__Source document__
▬▬▬

Checked in with the lady at Skeinz, The Natural Yarn Store in Napier, NZ—a town I remember with great fondness for superlative fish-and-chips—who said the response from all over the knitting world had been tremendous, and every oil-coated penguin had an extensive wardrobe at his/her disposal. Oh, dear. No, no, she said, send your creations on: we’re dressing stuffed-toy penguins to sell, with a hundred percent of the profits going to the Penguin Rescue Fund. (I've already ordered two, at $25US a pop, for Christmas gifts. Click on "Take Flip Home" under Featured Products on the website linked above.)

Another penguin day, another penguin dollar
on the Otago Peninsula (photo by John Burke)
Why did I care? I’ll never forget the late afternoon I stood on a windy escarpment of the Otago Peninsula, watching yellow-eyed penguins coming home from another day of making a living in the Pacific. They resembled nothing so much as city workers disgorging from trains as they trudged out of the wave-break and trundled up the shore. All that was missing were the rolled-up newspapers and the briefcases.

▬▬▬

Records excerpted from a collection
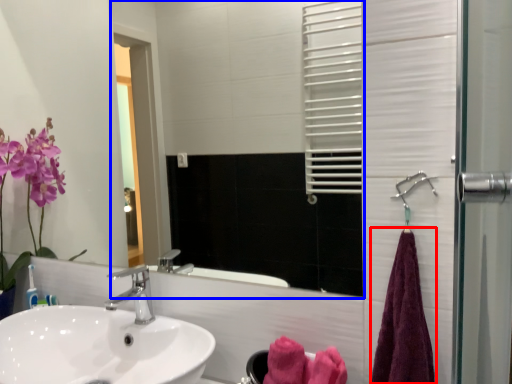
Question: Which point is closer to the camera, bath towel (highlighted by a red box) or mirror (highlighted by a blue box)?

Choices:
 (A) bath towel
 (B) mirror

Answer: (A)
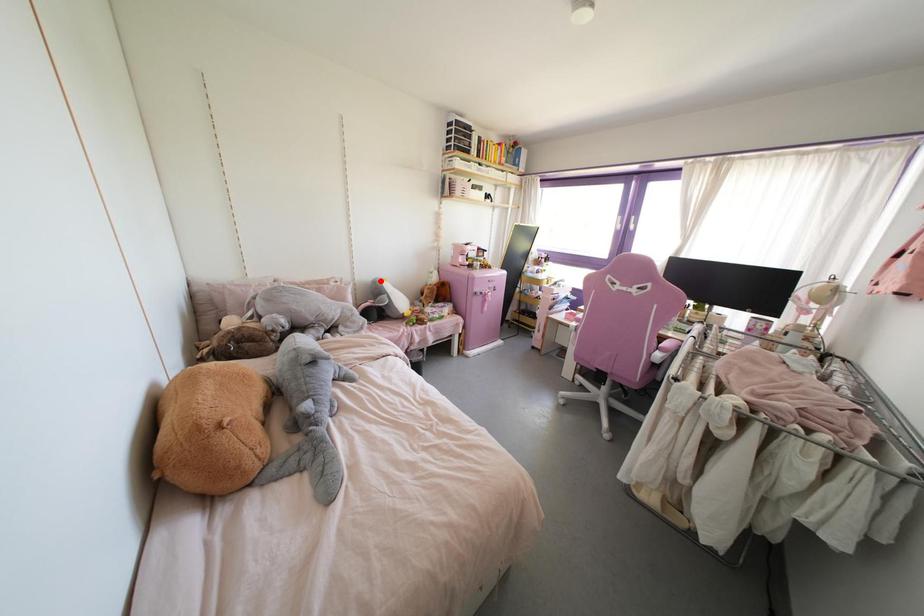
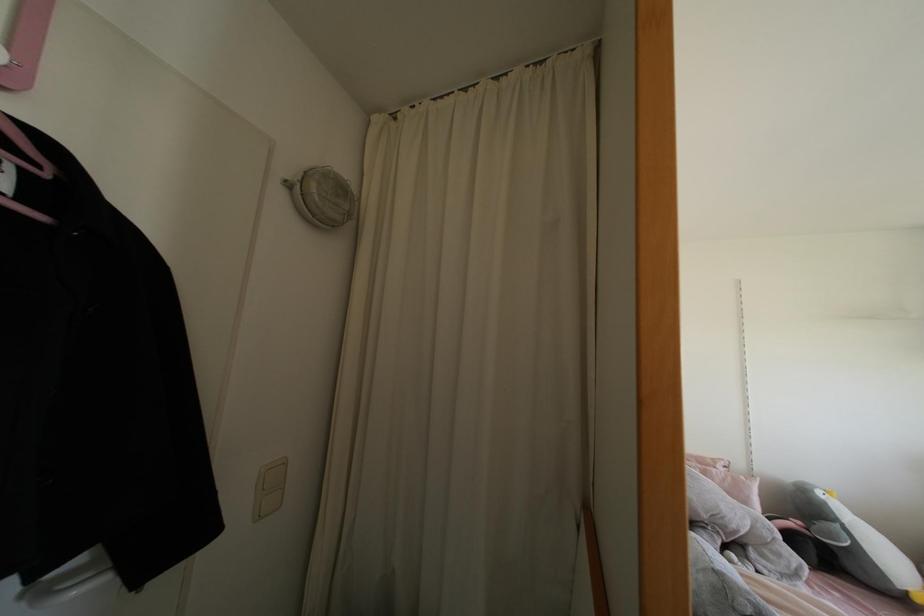
Where in the second image is the point corresponding to the highlighted location from the first image?

(819, 493)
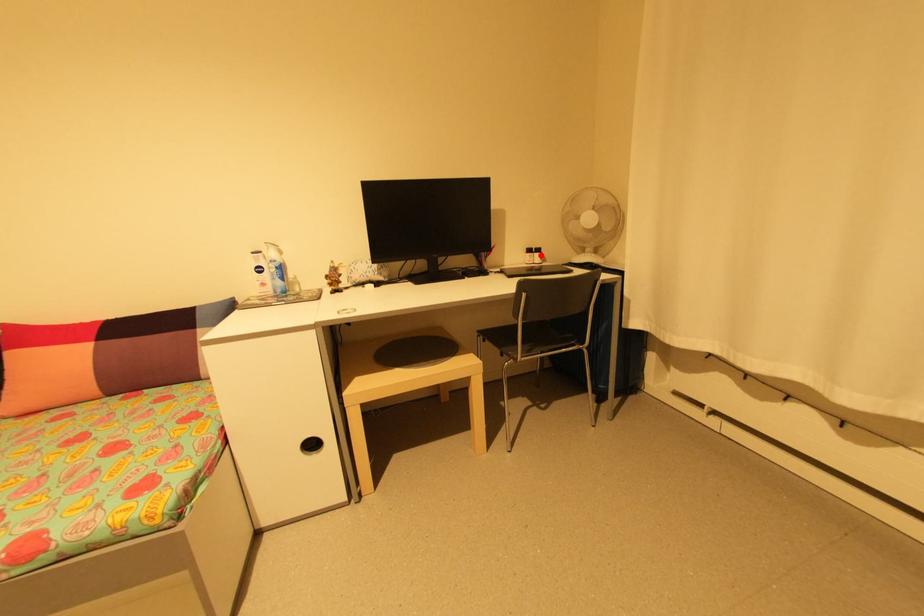
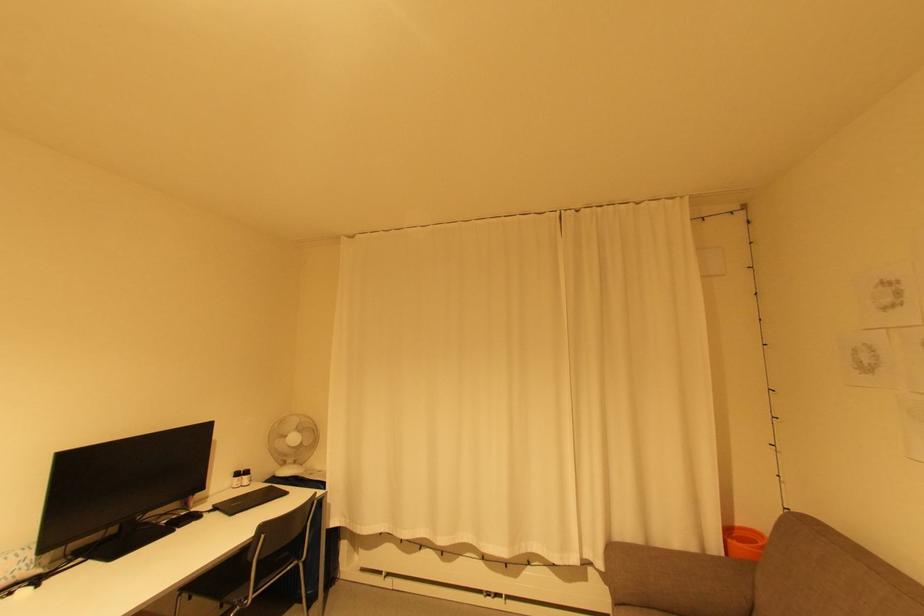
Where in the second image is the point corresponding to the highlighted location from the first image?

(250, 477)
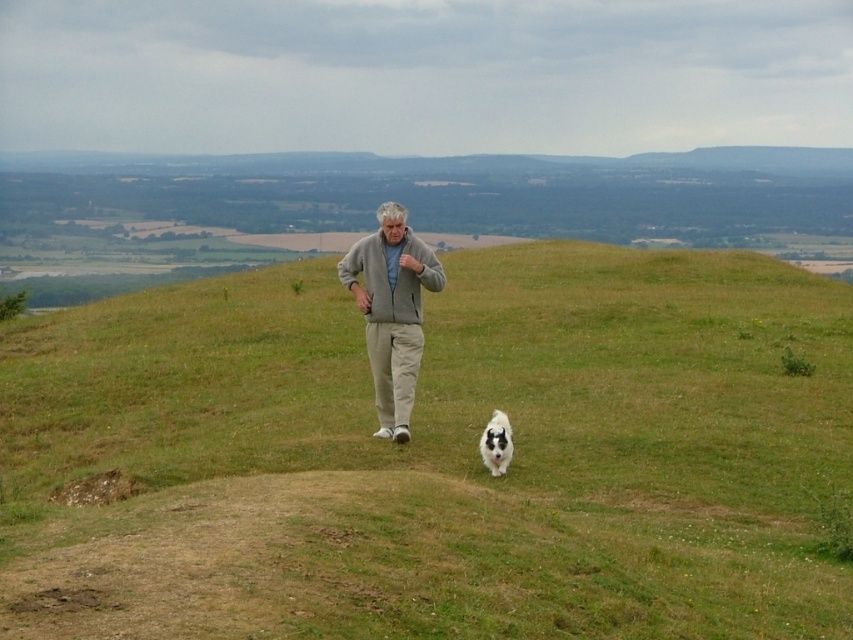
Question: Does green grassy hill at center appear under light gray zip-up sweater at center?

Choices:
 (A) no
 (B) yes

Answer: (A)

Question: Can you confirm if green grassy hill at center is positioned above light gray zip-up sweater at center?

Choices:
 (A) no
 (B) yes

Answer: (B)

Question: Is green grassy hill at center smaller than light gray zip-up sweater at center?

Choices:
 (A) yes
 (B) no

Answer: (B)

Question: Which object is positioned farthest from the green grassy hill at center?

Choices:
 (A) light gray zip-up sweater at center
 (B) white fluffy dog at lower center

Answer: (A)

Question: Among these points, which one is nearest to the camera?

Choices:
 (A) (403, 289)
 (B) (489, 461)

Answer: (B)

Question: Which object is positioned closest to the green grassy hill at center?

Choices:
 (A) white fluffy dog at lower center
 (B) light gray zip-up sweater at center

Answer: (A)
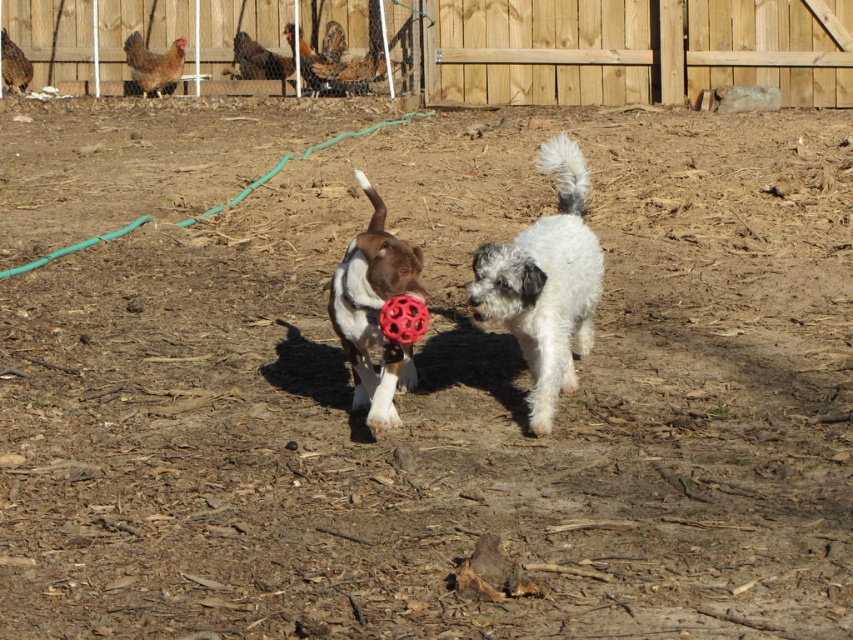
Question: Which object appears closest to the camera in this image?

Choices:
 (A) wooden fence at upper center
 (B) brown and white fur at center

Answer: (B)

Question: Does wooden fence at upper center lie behind white fluffy dog at center?

Choices:
 (A) no
 (B) yes

Answer: (B)

Question: Is the position of white fluffy dog at center less distant than that of brown and white fur at center?

Choices:
 (A) yes
 (B) no

Answer: (B)

Question: Is white fluffy dog at center behind red rubber ball at center?

Choices:
 (A) no
 (B) yes

Answer: (B)

Question: Based on their relative distances, which object is farther from the red rubber ball at center?

Choices:
 (A) white fluffy dog at center
 (B) wooden fence at upper center
 (C) brown and white fur at center

Answer: (B)

Question: Which of the following is the farthest from the observer?

Choices:
 (A) white fluffy dog at center
 (B) wooden fence at upper center
 (C) brown and white fur at center
 (D) red rubber ball at center

Answer: (B)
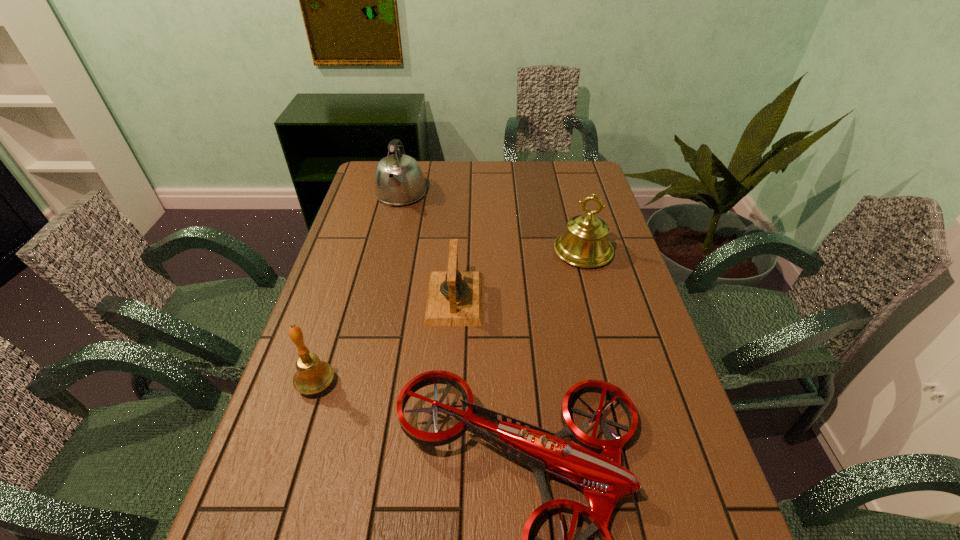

▬▬▬

__Brief__
Could you write out the part of the penguin passage that opens with the words containing "Another penguin day, another" and closes with "and the briefcases.", substituting "lunchboxes" for "briefcases"?

__Answer section__
Another penguin day, another penguin dollar
on the Otago Peninsula (photo by John Burke)
Why did I care? I’ll never forget the late afternoon I stood on a windy escarpment of the Otago Peninsula, watching yellow-eyed penguins coming home from another day of making a living in the Pacific. They resembled nothing so much as city workers disgorging from trains as they trudged out of the wave-break and trundled up the shore. All that was missing were the rolled-up newspapers and the lunchboxes.